TURNED DOWN: Cancer patient Barbara Selby TURNED DOWN: Cancer patient Barbara Selby

DOZENS of kidney cancer sufferers and their families protested yesterday over the refusal to allow patients treatments on the NHS.

Protestors gathered outside the headquarters of the National Institute for Health and Clinical Excellence (Nice) in Holborn, central London, waving placards insisting they “deserved the right to life”.

Nice issued draft guidance earlier this month on the drugs Sutent (sunitinib), Avastin (bevacizumab), Nexavar (sorafenib) and Torisel (temsirolimus).

The draft guidance, which is subject to appeal, rejects the drugs, saying they are not cost-effective for patients with advanced and/or metastatic kidney cancer.

Although the medicines do not cure the cancer, they do extend a person’s life by a matter of months.

While Nice considers its final ruling, local primary care trusts can still allow patients to be given the drugs on the NHS – but most are reluctant to do so.

Yesterday, patients and their families handed letters to the organisation calling for a rethink of the guidance.

Broadcaster James Whale, who lost a kidney to cancer in 2000, was among the protestors.

He said: “I want the chairman of Nice to come down and speak to these people. I want him to look into the eyes of the people whose lives he would cut short.”

Jean Murphy, 63, from Salford, was diagnosed with kidney cancer in July 2007. She started taking Sutent three weeks ago after an anonymous donor gave her £10,000.

She said: “It has made me feel more like my old self and I’ve only been on it for three weeks.

“Last week, I went shopping for the first time in eight months, that’s how well I’m feeling. I am here to support all these people. I feel very angry about what Nice is doing.

“My professor and other professors have said how good this drug is.

“Lots of people have worked hard and put money into the country and now they can’t get it.
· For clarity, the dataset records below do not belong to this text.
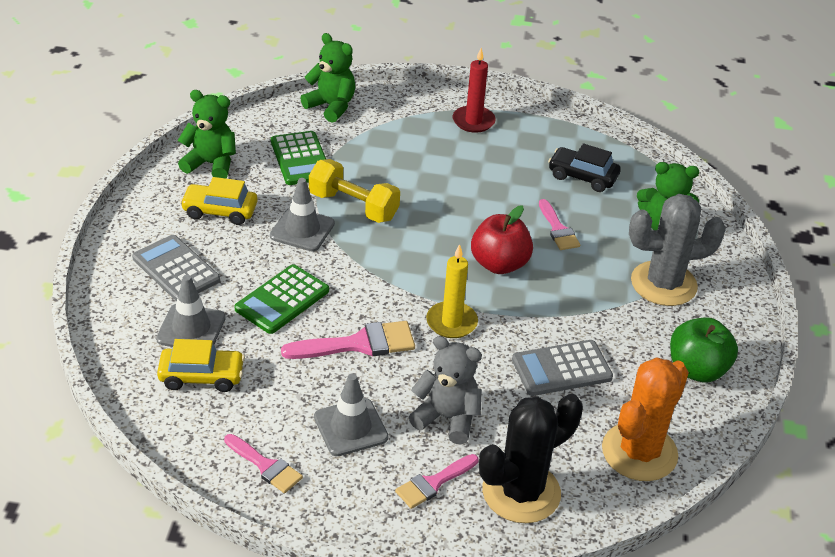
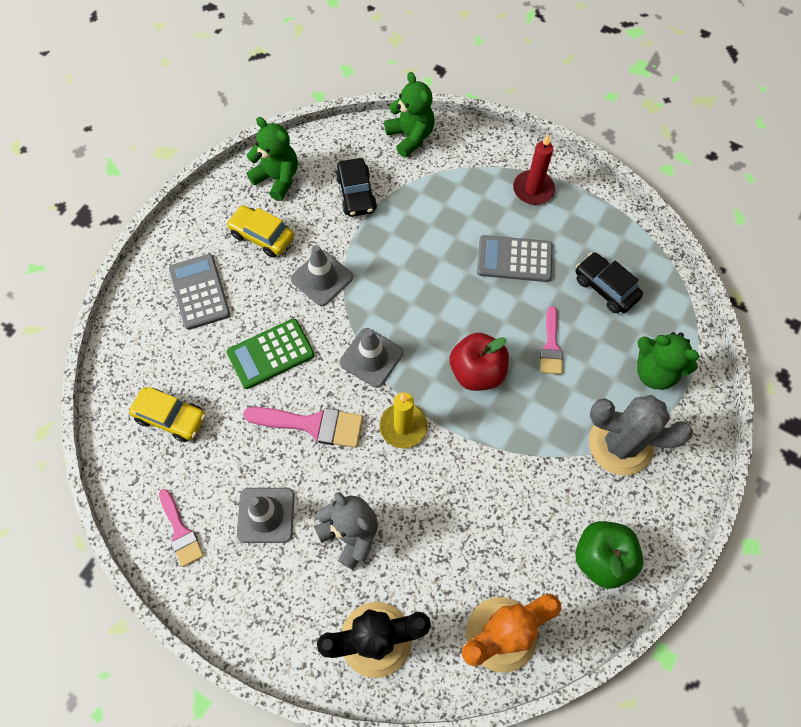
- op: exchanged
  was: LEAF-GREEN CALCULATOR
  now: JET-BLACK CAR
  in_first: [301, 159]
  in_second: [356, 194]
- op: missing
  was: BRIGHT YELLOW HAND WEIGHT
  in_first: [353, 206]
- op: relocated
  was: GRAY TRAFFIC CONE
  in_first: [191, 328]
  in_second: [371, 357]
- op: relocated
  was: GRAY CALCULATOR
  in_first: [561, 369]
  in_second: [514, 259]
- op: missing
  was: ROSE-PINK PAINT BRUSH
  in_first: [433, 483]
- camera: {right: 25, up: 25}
I never thought I would see the day when this country would do that.”

Her daughter, Cathy Ostasz, said she felt as if a price had been put on her mother’s life.
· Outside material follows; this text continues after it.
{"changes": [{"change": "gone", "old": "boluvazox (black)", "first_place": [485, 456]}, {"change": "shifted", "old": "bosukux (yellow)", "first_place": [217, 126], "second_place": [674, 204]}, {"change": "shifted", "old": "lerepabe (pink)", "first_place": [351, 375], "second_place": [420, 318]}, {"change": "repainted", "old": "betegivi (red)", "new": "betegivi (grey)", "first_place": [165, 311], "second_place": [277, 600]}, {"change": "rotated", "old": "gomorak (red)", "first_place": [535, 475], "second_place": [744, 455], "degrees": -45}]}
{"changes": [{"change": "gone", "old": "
“In my letter to Nice, I said they were condemning kidney cancer patients to an early death.”

Yesterday’s protest came after 26 leading UK cancer experts wrote to a newspaper to say they were “dismayed”

at the guidance.

Last year, The Northern Echo launched its End NHS Injustice campaign to support the efforts of North- East kidney cancer patients trying to get access to Sutent on the NHS.
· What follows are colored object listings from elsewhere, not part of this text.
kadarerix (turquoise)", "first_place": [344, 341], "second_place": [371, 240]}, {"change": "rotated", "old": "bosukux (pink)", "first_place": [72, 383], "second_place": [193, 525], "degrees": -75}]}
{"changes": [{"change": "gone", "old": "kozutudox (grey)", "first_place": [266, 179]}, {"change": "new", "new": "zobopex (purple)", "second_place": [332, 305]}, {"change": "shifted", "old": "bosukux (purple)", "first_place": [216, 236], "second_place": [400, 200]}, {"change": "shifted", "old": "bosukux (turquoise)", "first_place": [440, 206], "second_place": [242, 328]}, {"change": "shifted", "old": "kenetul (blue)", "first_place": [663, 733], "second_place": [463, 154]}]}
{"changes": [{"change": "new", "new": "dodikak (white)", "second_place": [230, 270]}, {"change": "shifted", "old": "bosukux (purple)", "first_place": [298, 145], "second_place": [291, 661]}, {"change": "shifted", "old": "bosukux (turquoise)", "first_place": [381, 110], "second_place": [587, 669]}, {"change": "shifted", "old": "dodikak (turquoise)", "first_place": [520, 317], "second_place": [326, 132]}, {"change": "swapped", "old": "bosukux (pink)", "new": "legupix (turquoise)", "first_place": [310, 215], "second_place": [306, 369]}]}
Kathleen Devonport, 65, from Chilton, County Durham, won her battle after health bosses agreed to pay for the £30,000-a-year drug.

It has helped her lead a near-normal life and given her the energy to enjoy her six grandchildren.

After a series of articles about Sutent in The Northern Echo the North-East NHS became the first area in England to agree to pay for patients to be treated with the drug for the time being.

However, just across the county border in North Yorkshire, Barbara Selby, from Richmond, has not been successful in persuading her primary care trust to fund her treatment with Sutent.